PARIS (Reuters) - Saudi Arabia’s foreign minister said on Tuesday it was unclear whether talks between Europeans and the United States would be enough to fix the Iran nuclear deal’s shortcomings, and that Tehran’s “vision of darkness” had to be stopped.
U.S. President Donald Trump gave an ultimatum to the European powers on Jan. 12, saying they must agree to “fix the terrible flaws” of the 2015 deal or he would refuse to extend the U.S. sanctions relief on Iran that it calls for. U.S. sanctions will resume unless Trump waives them again on May 12.

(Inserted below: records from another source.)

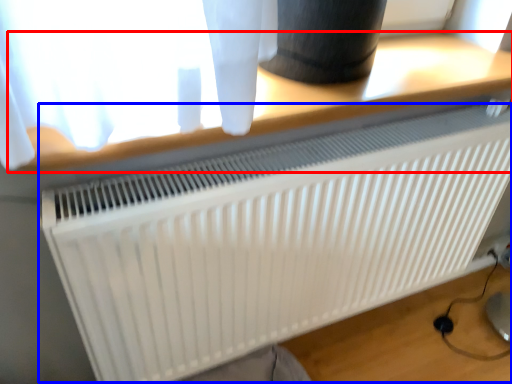
Question: Which point is closer to the camera, table (highlighted by a red box) or radiator (highlighted by a blue box)?

Choices:
 (A) table
 (B) radiator

Answer: (A)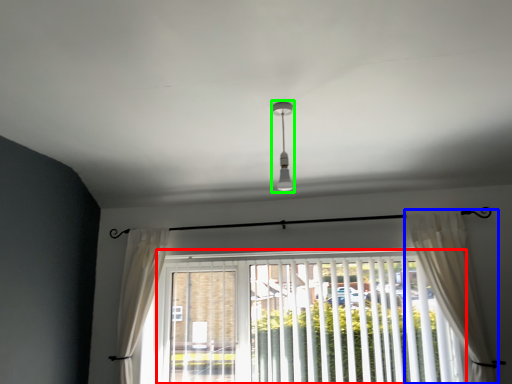
Question: Which is farther away from window blind (highlighted by a red box)? curtain (highlighted by a blue box) or light fixture (highlighted by a green box)?

Choices:
 (A) curtain
 (B) light fixture

Answer: (B)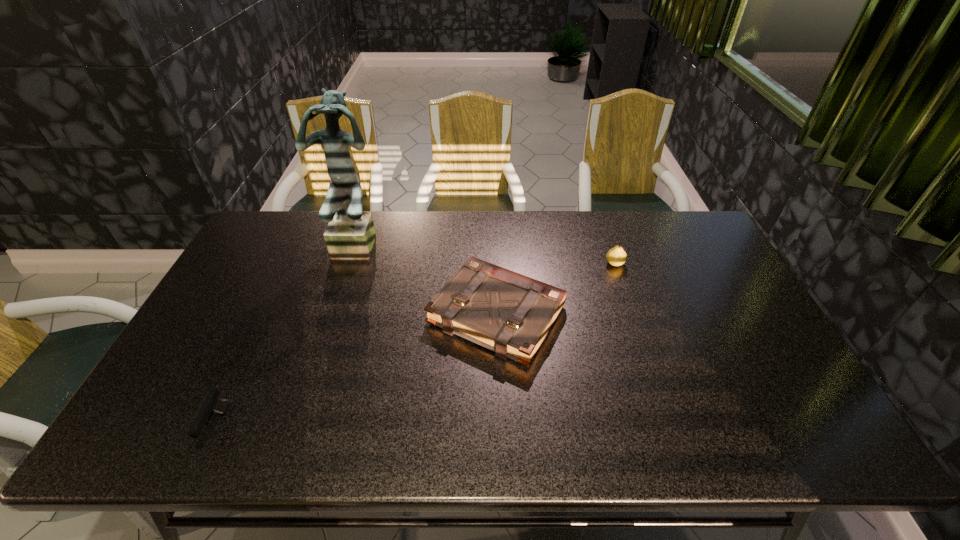
The width and height of the screenshot is (960, 540). I want to click on object at the near edge, so click(x=212, y=404).

Locate an element on the screen. This screenshot has height=540, width=960. free space at the far edge is located at coordinates pos(497,226).

In the image, there is a desktop. Identify the location of vacant space at the near edge. The width and height of the screenshot is (960, 540). (595, 435).

Image resolution: width=960 pixels, height=540 pixels. I want to click on free region at the left edge of the desktop, so click(x=263, y=257).

The width and height of the screenshot is (960, 540). I want to click on vacant region at the right edge of the desktop, so click(x=711, y=261).

Where is `vacant area between the tallest object and the nearest object`? The width and height of the screenshot is (960, 540). vacant area between the tallest object and the nearest object is located at coordinates (289, 334).

Locate an element on the screen. Image resolution: width=960 pixels, height=540 pixels. free space between the sculpture and the second object from right to left is located at coordinates (429, 279).

Locate an element on the screen. This screenshot has width=960, height=540. empty space between the sculpture and the hardback book is located at coordinates pos(429,279).

Where is `vacant space that is in between the second object from right to left and the leftmost object`? This screenshot has height=540, width=960. vacant space that is in between the second object from right to left and the leftmost object is located at coordinates (357, 370).

Identify the location of vacant space in between the pear and the nearest object. (416, 345).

Speaking to reporters after talks in Paris, Foreign Minister Adel al-Jubeir said he believed France, Britain and Germany agreed that Iran’s ballistic missile program and regional activities had to be addressed, but that they disagreed with the United States, Saudi Arabia and Israel on the need to revamp the accord.
“The deal is lacking and the agreement needs to be improved,” he said. “I believe their (European) position is that if you have a deal you shouldn’t reopen the deal. There is some talk (among them) on what options you could have to enhance the deal without removing the deal.”

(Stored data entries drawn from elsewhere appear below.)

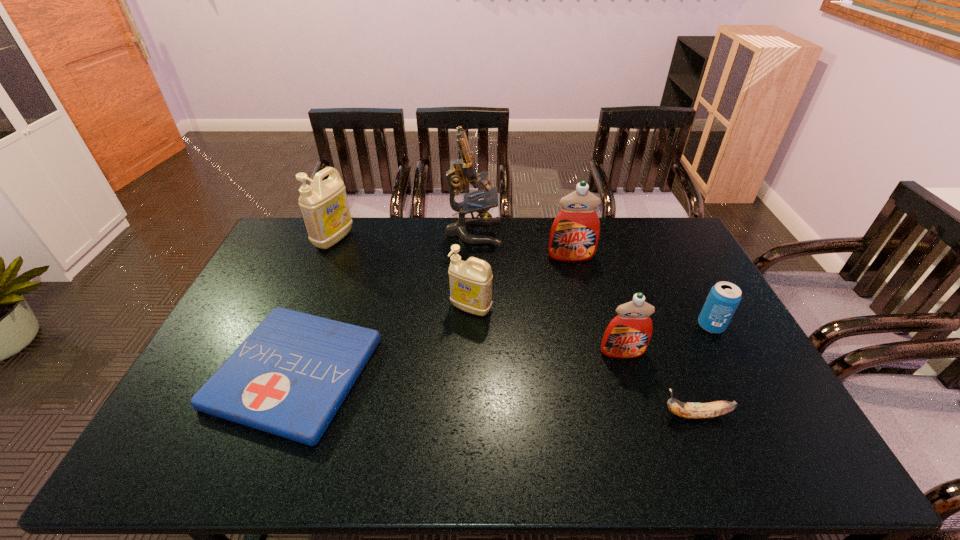
Identify the location of vacant space located at the stem of the banana. The height and width of the screenshot is (540, 960). (505, 415).

Find the location of `vacant space located 0.080m at the stem of the banana`. vacant space located 0.080m at the stem of the banana is located at coordinates (629, 415).

You are a GUI agent. You are given a task and a screenshot of the screen. Output one action in this format:
    pyautogui.click(x=<x>, y=<y>)
    Task: Click on the vacant area located 0.070m on the back of the blue first-aid kit
    
    Given the screenshot: What is the action you would take?
    pyautogui.click(x=324, y=300)

This screenshot has height=540, width=960. In order to click on microscope at the far edge in this screenshot , I will do `click(463, 171)`.

Locate an element on the screen. The height and width of the screenshot is (540, 960). object situated at the near edge is located at coordinates (290, 376).

Identify the location of detergent at the left edge. This screenshot has height=540, width=960. (324, 205).

Where is `the first-aid kit that is at the left edge`? Image resolution: width=960 pixels, height=540 pixels. the first-aid kit that is at the left edge is located at coordinates (290, 376).

Find the location of a particular element. The image size is (960, 540). soda can that is at the right edge is located at coordinates (724, 297).

Where is `banana present at the right edge`? Image resolution: width=960 pixels, height=540 pixels. banana present at the right edge is located at coordinates (710, 409).

Identify the location of object present at the far left corner. (324, 205).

Washington last held talks with the European powers in March. Its lead negotiator said afterwards the United States was making contingency plans in the event that they failed to agree.
European officials said the next consultations would take place in Washington on Wednesday. Two diplomats said they had little hope that the deal could be ultimately be saved.
The crux of the 2015 agreement between Iran and six major powers - Britain, France, Germany, Russia, China and the United States - was that Iran would restrict its nuclear program in return for relief from sanctions that had crippled its economy.
Trump sees three defects in the deal: its failure to address Iran’s ballistic missile program and regional activities; the terms under which international inspectors can visit suspect Iranian nuclear sites; and “sunset” clauses, under which limits on the Iranian nuclear program start to expire after 10 years.
The three European powers broadly agree on the ballistic aspects and the need to curb Iran’s regional influence, and have been pushing for EU support to approve new sanctions on those issues, but have struggled to win over other member states.
The European powers have also held parallel talks with Tehran, without result, over its role in the Middle East, where it is fighting for Syrian President Bashar al-Assad and backs Lebanon’s armed Hezbollah party and the Houthi movement opposing Saudi-led forces in Yemen.
Jubeir said curbing Iran’s regional actions could no longer wait, and that Trump had made clear that “no deal is better than a bad deal”.
“There are two visions in the Middle East, a vision of light where you want to reform your country ... and then there is a vision of darkness to use sectarianism, export your revolution, support terrorism ... and that’s the Iranian model,” he said.